- [Exercise goal]
Count up every line of the data in which "Ocupacional" occurs. The reply is one number and nothing more.
START Task material
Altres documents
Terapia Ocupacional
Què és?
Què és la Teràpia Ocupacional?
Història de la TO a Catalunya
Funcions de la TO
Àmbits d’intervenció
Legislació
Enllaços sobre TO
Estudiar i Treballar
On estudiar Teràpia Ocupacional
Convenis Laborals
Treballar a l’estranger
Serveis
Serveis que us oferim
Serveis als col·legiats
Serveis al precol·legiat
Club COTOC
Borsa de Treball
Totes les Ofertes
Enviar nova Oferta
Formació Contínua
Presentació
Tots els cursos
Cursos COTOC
END Task material
- [Your solution]
3